**Work instruction**
Return only those lines of the material that contain "elders".

**Extracted records**

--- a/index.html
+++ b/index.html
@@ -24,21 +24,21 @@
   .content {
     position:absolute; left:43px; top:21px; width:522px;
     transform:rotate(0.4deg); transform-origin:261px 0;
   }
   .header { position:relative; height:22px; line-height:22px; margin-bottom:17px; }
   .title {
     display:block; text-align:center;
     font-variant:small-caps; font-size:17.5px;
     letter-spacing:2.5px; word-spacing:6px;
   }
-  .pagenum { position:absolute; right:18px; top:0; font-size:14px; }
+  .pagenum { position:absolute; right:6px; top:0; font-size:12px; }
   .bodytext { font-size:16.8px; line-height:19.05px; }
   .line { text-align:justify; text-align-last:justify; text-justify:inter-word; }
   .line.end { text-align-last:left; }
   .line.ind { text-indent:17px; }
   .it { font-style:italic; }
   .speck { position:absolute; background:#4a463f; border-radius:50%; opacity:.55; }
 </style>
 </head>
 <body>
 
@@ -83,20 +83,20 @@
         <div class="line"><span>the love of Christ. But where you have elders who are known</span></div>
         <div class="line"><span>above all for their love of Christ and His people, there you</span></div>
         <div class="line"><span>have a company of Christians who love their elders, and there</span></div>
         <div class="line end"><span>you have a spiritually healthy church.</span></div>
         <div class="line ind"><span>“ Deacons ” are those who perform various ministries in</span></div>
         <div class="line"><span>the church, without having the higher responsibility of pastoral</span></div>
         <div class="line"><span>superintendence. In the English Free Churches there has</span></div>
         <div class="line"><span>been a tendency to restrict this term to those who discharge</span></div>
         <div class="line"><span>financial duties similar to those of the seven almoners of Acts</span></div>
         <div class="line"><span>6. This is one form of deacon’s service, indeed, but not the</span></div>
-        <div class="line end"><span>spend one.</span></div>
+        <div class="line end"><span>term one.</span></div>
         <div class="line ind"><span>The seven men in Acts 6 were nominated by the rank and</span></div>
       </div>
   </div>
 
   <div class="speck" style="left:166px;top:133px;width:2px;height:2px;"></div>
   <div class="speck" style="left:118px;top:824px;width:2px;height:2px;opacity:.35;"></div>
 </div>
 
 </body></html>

--

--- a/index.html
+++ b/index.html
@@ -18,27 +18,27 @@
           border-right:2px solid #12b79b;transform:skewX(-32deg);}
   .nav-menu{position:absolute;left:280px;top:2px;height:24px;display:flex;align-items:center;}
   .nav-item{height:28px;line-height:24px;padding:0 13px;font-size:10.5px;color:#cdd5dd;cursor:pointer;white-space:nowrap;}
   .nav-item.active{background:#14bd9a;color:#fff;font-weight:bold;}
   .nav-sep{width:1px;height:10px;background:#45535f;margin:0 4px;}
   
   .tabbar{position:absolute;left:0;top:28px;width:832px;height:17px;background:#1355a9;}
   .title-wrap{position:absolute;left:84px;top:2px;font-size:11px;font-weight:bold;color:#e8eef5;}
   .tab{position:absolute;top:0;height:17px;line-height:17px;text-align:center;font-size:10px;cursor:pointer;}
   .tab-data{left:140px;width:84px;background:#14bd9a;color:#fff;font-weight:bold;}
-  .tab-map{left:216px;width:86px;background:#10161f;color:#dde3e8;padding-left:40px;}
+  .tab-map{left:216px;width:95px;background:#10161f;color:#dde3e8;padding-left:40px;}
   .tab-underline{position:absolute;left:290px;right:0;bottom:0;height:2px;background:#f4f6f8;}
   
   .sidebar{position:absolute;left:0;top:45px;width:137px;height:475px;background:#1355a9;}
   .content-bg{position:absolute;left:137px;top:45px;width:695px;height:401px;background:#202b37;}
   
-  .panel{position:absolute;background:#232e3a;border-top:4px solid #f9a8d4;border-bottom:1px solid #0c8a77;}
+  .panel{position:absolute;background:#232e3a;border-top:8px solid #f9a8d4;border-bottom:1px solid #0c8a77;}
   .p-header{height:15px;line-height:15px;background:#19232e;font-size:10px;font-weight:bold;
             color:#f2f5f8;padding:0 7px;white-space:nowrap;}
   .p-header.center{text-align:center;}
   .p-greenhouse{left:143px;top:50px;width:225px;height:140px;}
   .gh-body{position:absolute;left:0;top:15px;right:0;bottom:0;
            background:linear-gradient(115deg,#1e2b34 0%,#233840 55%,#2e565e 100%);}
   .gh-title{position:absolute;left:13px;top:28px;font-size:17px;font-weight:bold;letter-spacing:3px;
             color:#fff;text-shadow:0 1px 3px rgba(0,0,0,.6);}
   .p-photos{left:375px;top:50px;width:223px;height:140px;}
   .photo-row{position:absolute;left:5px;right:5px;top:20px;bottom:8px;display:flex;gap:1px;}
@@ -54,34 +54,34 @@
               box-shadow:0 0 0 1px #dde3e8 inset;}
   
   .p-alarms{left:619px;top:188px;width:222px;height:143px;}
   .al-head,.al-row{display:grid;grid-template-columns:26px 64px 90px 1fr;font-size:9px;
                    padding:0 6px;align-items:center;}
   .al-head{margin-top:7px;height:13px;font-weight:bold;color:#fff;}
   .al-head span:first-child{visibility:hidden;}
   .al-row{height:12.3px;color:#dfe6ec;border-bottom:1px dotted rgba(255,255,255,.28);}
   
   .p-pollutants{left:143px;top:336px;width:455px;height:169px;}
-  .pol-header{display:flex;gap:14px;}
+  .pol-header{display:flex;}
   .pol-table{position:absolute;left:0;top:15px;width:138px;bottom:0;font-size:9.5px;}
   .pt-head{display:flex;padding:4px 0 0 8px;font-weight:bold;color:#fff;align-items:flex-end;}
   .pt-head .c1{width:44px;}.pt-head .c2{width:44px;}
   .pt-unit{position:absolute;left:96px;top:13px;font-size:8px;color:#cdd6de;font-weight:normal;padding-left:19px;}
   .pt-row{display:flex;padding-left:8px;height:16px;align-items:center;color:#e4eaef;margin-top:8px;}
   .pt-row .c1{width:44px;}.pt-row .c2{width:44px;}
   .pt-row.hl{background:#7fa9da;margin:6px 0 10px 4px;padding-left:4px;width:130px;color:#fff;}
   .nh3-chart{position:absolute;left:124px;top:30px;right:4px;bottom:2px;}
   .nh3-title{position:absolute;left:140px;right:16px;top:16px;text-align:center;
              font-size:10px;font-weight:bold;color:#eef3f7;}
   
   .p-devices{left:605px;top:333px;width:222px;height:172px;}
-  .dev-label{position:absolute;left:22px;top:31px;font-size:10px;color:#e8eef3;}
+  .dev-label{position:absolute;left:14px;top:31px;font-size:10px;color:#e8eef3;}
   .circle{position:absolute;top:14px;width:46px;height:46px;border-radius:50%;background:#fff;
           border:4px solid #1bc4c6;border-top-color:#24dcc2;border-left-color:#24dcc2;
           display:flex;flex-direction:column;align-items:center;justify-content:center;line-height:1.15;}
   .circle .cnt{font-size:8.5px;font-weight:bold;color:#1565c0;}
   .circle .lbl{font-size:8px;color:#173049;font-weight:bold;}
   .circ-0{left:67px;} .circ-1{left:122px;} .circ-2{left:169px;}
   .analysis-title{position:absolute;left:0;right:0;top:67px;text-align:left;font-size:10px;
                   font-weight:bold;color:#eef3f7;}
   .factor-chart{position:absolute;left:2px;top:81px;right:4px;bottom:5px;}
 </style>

**Problem solution**
         <div class="line"><span>the love of Christ. But where you have elders who are known</span></div>
         <div class="line"><span>have a company of Christians who love their elders, and there</span></div>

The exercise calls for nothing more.